Phase Change Materials (PCM) vs. Water, Sand, and Stone
- The article’s system is recognized as essentially an enlarged version of PCM hand warmers; similar products already exist (e.g., Sunamp, ice‑storage systems, ceramic‑brick storage).
- PCMs store heat at nearly constant temperature, which aligns well with heat pump efficiency curves.
- However, cited figures (
200 kJ/kg) are comparable to heating water from 10–60 °C; ceramics can be higher (450 kJ/kg). - Critics highlight sealing, compatibility, and end‑of‑life/disposal risks versus simple water/sand/stone, which are cheap, robust, and well‑understood.
Heat Pumps, Solar, and Electrical Batteries
- Some argue that PV + sodium/LFP batteries + heat pump will outperform thermal storage on flexibility and total utility.
- Others counter that thermal stores are far cheaper upfront than electrical batteries and don’t need expensive inverters or major electrical work.
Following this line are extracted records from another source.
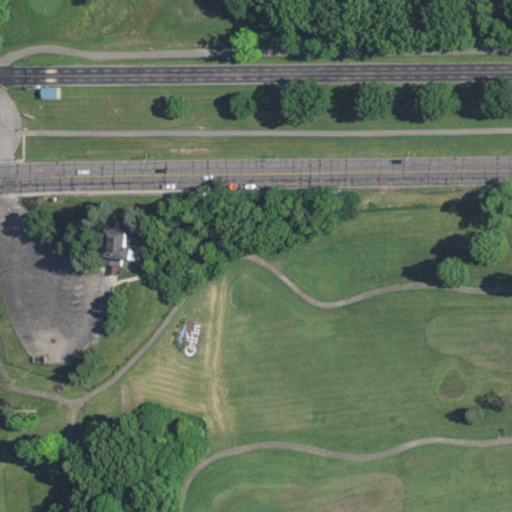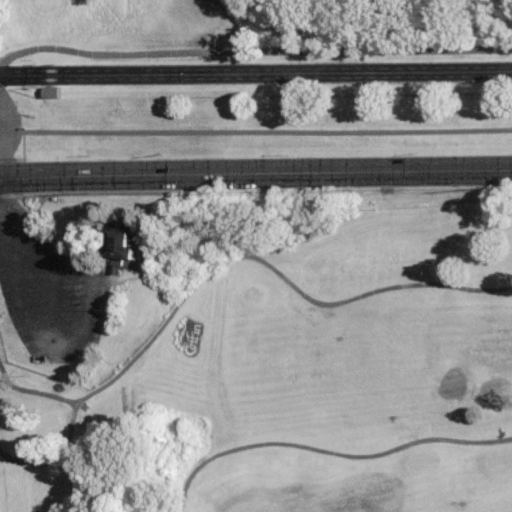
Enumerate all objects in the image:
park: (46, 6)
park: (250, 33)
road: (252, 51)
road: (267, 133)
road: (23, 156)
road: (256, 182)
road: (84, 191)
building: (142, 241)
building: (119, 249)
road: (271, 267)
parking lot: (52, 290)
road: (52, 298)
road: (71, 343)
park: (257, 356)
road: (74, 421)
road: (259, 445)
road: (74, 463)
park: (249, 507)
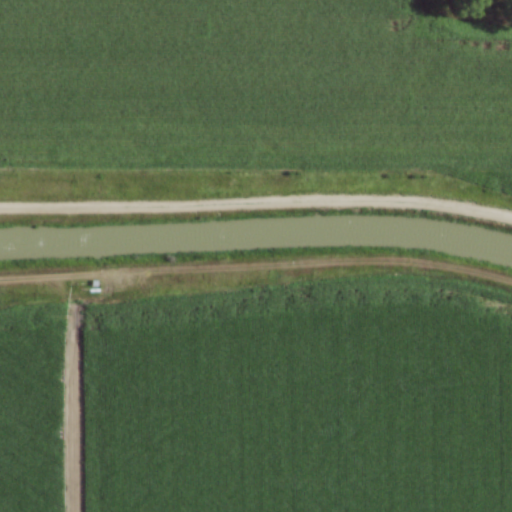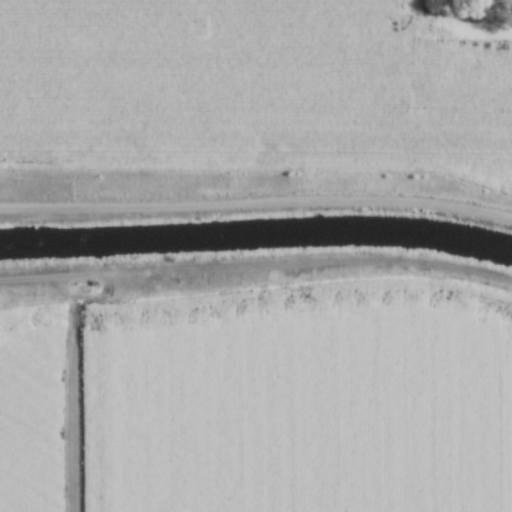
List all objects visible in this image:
road: (256, 203)
road: (60, 281)
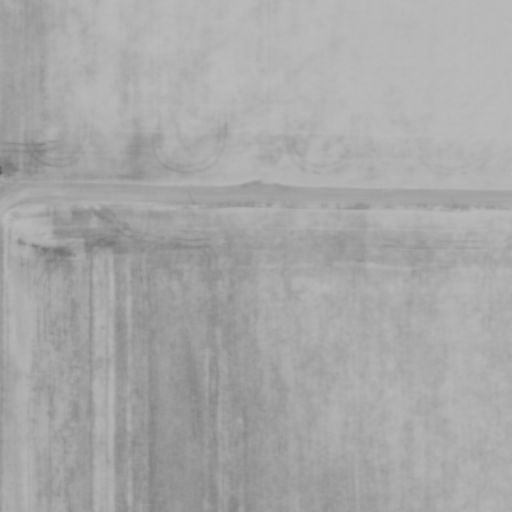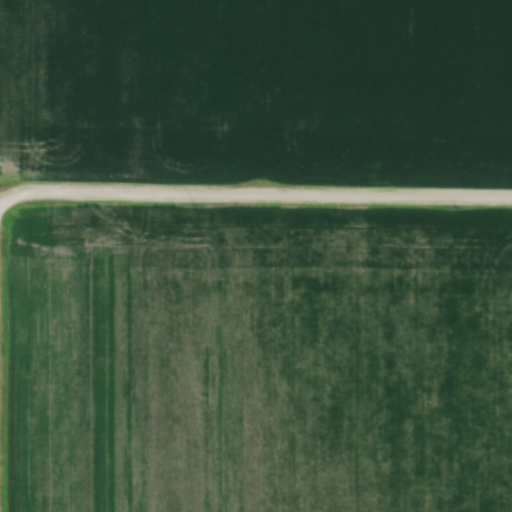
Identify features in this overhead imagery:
road: (255, 199)
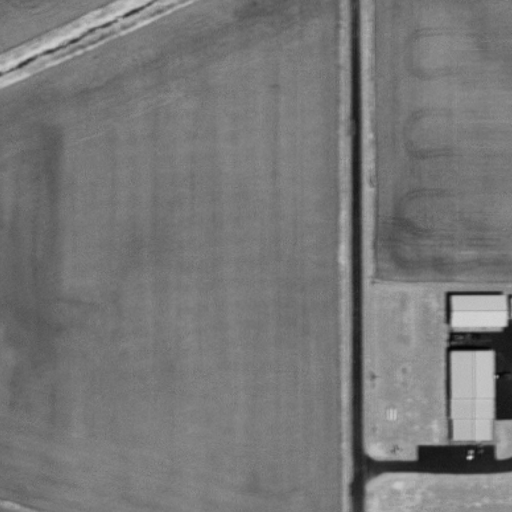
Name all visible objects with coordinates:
road: (357, 255)
building: (474, 311)
building: (468, 396)
road: (435, 468)
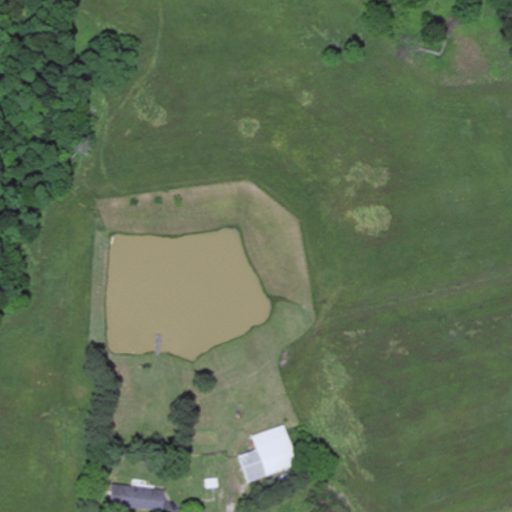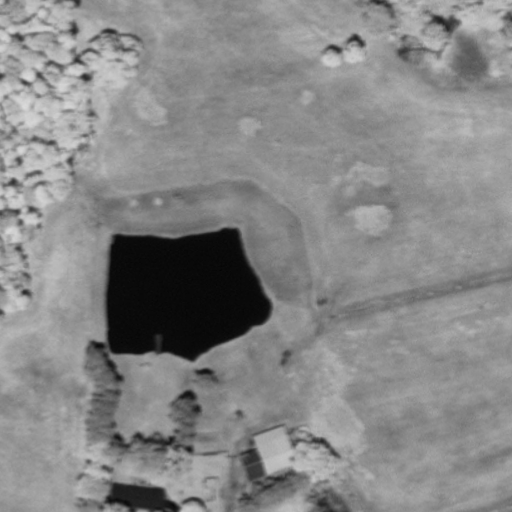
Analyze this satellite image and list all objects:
building: (267, 455)
building: (134, 499)
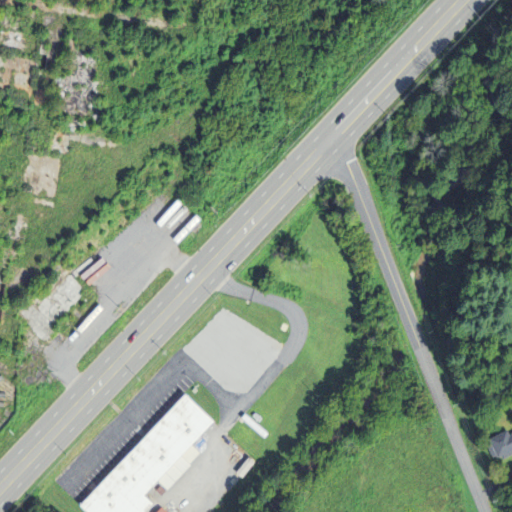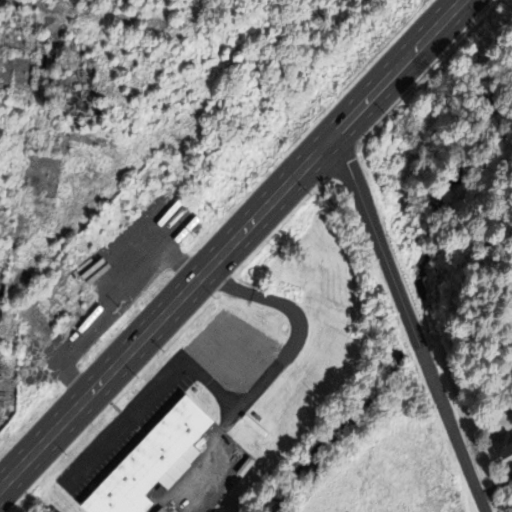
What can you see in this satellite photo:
building: (77, 87)
river: (444, 173)
road: (231, 241)
river: (406, 314)
road: (410, 324)
river: (339, 430)
building: (498, 444)
building: (145, 460)
building: (149, 461)
crop: (390, 475)
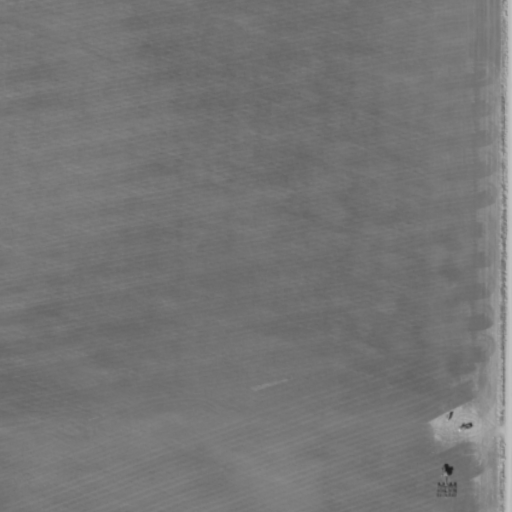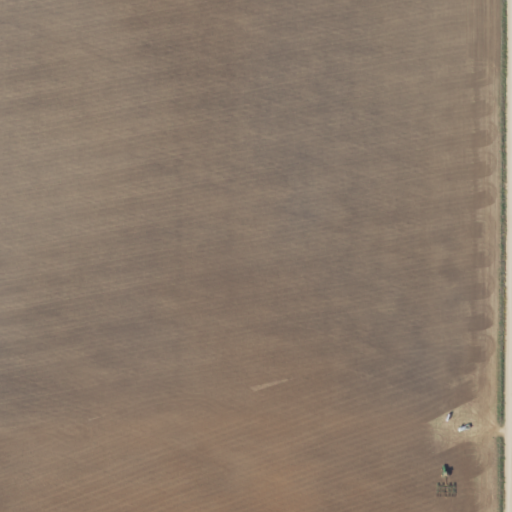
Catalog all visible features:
road: (485, 256)
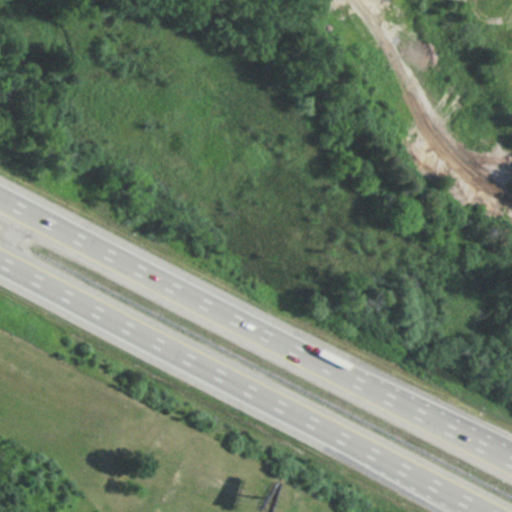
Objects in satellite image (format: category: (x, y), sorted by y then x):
road: (11, 229)
road: (255, 329)
road: (223, 380)
road: (463, 504)
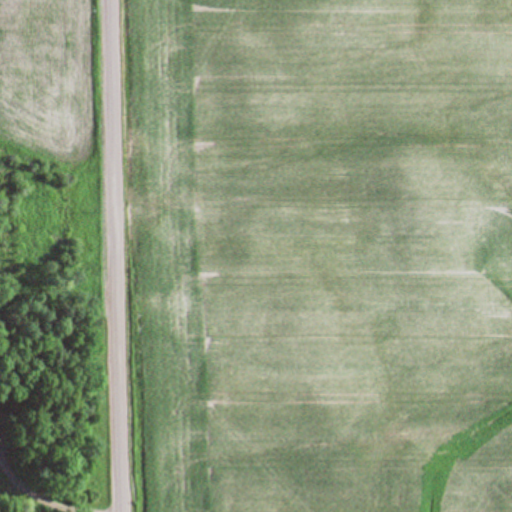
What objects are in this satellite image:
road: (118, 256)
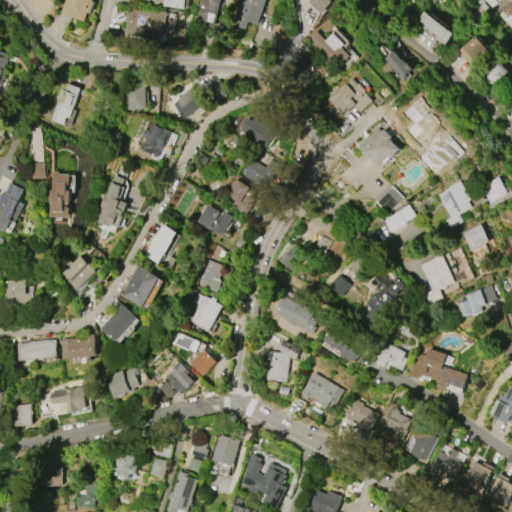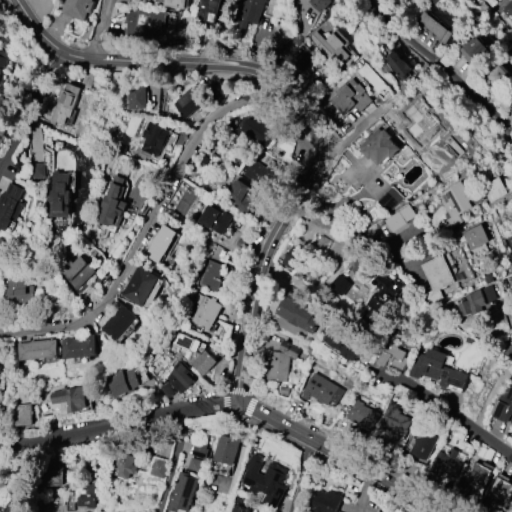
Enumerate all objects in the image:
building: (431, 2)
building: (431, 2)
building: (491, 2)
building: (492, 2)
building: (173, 3)
building: (174, 3)
building: (318, 4)
building: (77, 8)
building: (78, 9)
building: (206, 12)
building: (211, 12)
building: (248, 12)
building: (248, 12)
building: (506, 14)
building: (507, 14)
building: (144, 22)
building: (144, 23)
building: (434, 27)
building: (434, 27)
road: (99, 29)
building: (331, 47)
building: (511, 47)
building: (330, 48)
building: (474, 50)
building: (475, 51)
building: (3, 64)
building: (398, 65)
building: (398, 66)
building: (2, 67)
road: (440, 69)
building: (496, 75)
building: (510, 96)
building: (510, 96)
building: (136, 97)
building: (136, 97)
building: (351, 98)
building: (354, 98)
building: (188, 102)
road: (295, 102)
building: (64, 103)
building: (187, 103)
building: (66, 104)
road: (31, 109)
building: (411, 121)
building: (411, 122)
building: (2, 128)
building: (257, 130)
building: (259, 130)
building: (1, 132)
building: (153, 139)
building: (157, 141)
building: (380, 145)
building: (382, 148)
building: (37, 169)
building: (262, 172)
building: (263, 173)
building: (495, 189)
building: (497, 190)
building: (59, 195)
building: (60, 195)
building: (241, 196)
building: (240, 197)
building: (120, 200)
building: (390, 200)
building: (390, 200)
building: (455, 203)
building: (112, 204)
building: (455, 204)
building: (9, 206)
building: (10, 207)
building: (399, 218)
building: (400, 218)
building: (215, 219)
building: (216, 219)
road: (147, 224)
road: (356, 231)
building: (475, 237)
building: (475, 237)
building: (509, 241)
building: (510, 241)
building: (160, 243)
building: (161, 244)
building: (293, 257)
building: (294, 258)
building: (457, 266)
building: (77, 271)
building: (78, 272)
building: (437, 273)
building: (211, 275)
building: (211, 275)
building: (347, 277)
building: (437, 277)
building: (341, 285)
building: (139, 286)
building: (139, 286)
building: (18, 292)
building: (384, 296)
building: (384, 296)
building: (477, 301)
building: (472, 303)
building: (295, 310)
building: (204, 311)
building: (204, 312)
building: (296, 315)
building: (118, 323)
building: (120, 324)
building: (343, 345)
building: (78, 347)
building: (79, 347)
building: (36, 349)
building: (36, 350)
building: (194, 352)
building: (193, 353)
building: (393, 357)
building: (394, 357)
building: (281, 361)
building: (280, 362)
building: (437, 369)
building: (439, 371)
building: (179, 377)
building: (179, 379)
building: (121, 382)
building: (123, 382)
building: (166, 390)
building: (321, 390)
building: (322, 391)
building: (70, 398)
building: (72, 399)
building: (503, 406)
building: (503, 407)
road: (445, 413)
building: (21, 414)
building: (22, 414)
building: (362, 415)
building: (362, 415)
building: (396, 418)
building: (397, 419)
road: (119, 428)
road: (22, 440)
building: (423, 443)
building: (422, 444)
building: (200, 449)
building: (200, 450)
building: (226, 450)
building: (226, 450)
road: (340, 456)
building: (447, 462)
road: (176, 463)
building: (447, 463)
building: (124, 465)
building: (125, 466)
building: (158, 467)
building: (158, 468)
building: (478, 474)
building: (55, 477)
building: (265, 480)
building: (265, 481)
building: (501, 488)
building: (502, 488)
road: (362, 491)
building: (182, 493)
building: (183, 493)
building: (325, 502)
building: (325, 502)
building: (511, 504)
building: (511, 504)
building: (14, 507)
building: (14, 509)
building: (241, 509)
building: (241, 509)
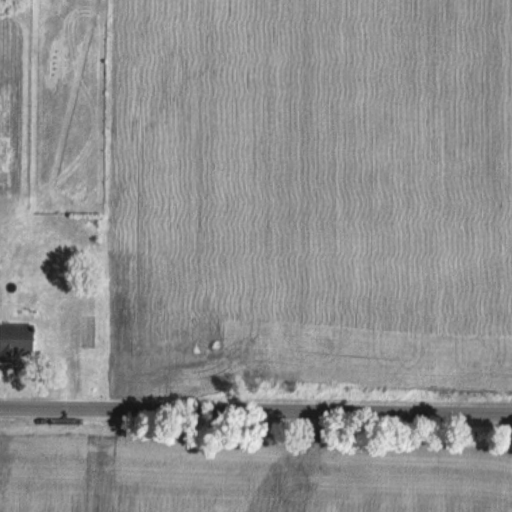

- Discussion of solar thermal vs PV: thermal is simple but limited by collector temperature; PV + heat pump can be more broadly useful but adds complexity.
- Hybrid PV‑thermal panels are mentioned as efficient but costly.
Heat Pump Water Heaters and Regulation
- A major subthread discusses US moves to effectively phase out resistive electric water heaters in favor of heat pump models.
- Supporters note 3–4× efficiency gains and existing tax credits/rebates; skeptics worry about high installed costs, required upgrades, maintenance, and edge cases (cold climates, lack of venting options).
- Broader debate over mandates vs markets, subsidy side‑effects (price inflation, boom‑bust installer cycles), and equity of tax‑credit–based incentives.
Use Cases Beyond Heating
- Some users in hot climates want analogous “cold storage” systems; examples given include district‑scale chilled water/ice storage and “cold district heating.”
- General sentiment: thermal storage paired with heat pumps is promising for daily load shifting and peak‑shaving, but not a silver bullet for long‑term or seasonal energy storage.